Balla MAGGERO (Kenya Meteorological Services)

 
Abstract

The scientific advances in ocean modelling, data assimilation and the observing systems over the past decade have made the grand challenge of ocean forecasting an achievable goal with the implementation of the first generation systems. Implementation of these components into a truly operational forecasting system introduces a number of unique constraints that lead to reduced performance. These constraints, e.g. the limitations in the coverage and quality of critical components of the observing systems in real-time as well as the constraints of completing forecast integrations within a fixed schedule are unavoidable components for any forecast system and additional strategies to achieve robustness and maximize performance.

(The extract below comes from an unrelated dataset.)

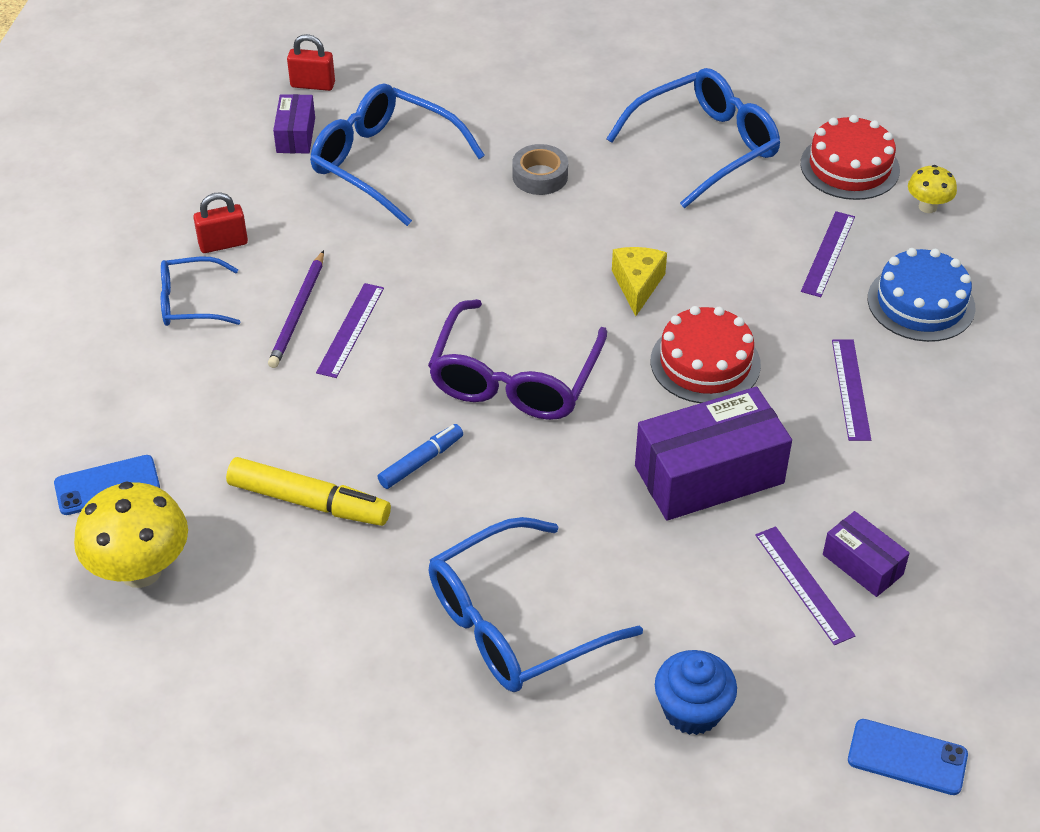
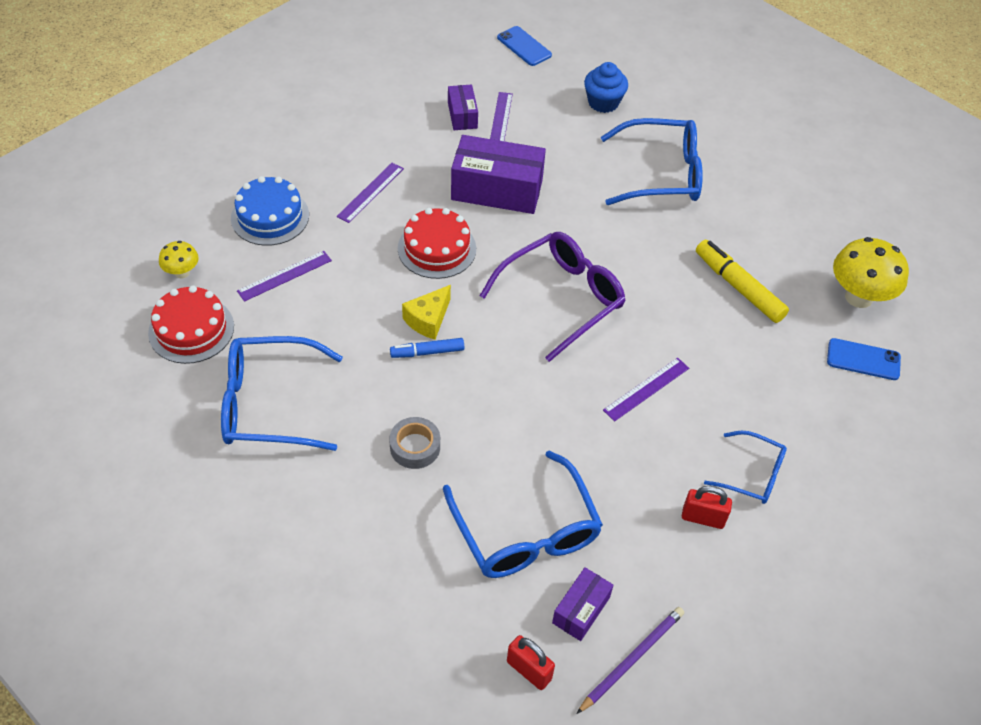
camera: 150 degrees left, 5 degrees up
(298, 312) = (676, 423): purple pencil -> purple pencil (632, 659)
(421, 462) = (656, 277): blue marker -> blue marker (427, 352)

Here, an approach on both fundamental dynamics and applications in data assimilation is presented. This technology, which blends measurements with dynamical models is emerging as a novel and powerful methodology. However, computational costs are challenges that needs to be overcome. The concepts are built upon an interdisciplinary system for assessing system performance. The end result is used to estimate uncertainties and feedbacks. This involves a full, interdisciplinary state vector and error covariance matrix. An idealized end-to-end system example is presented.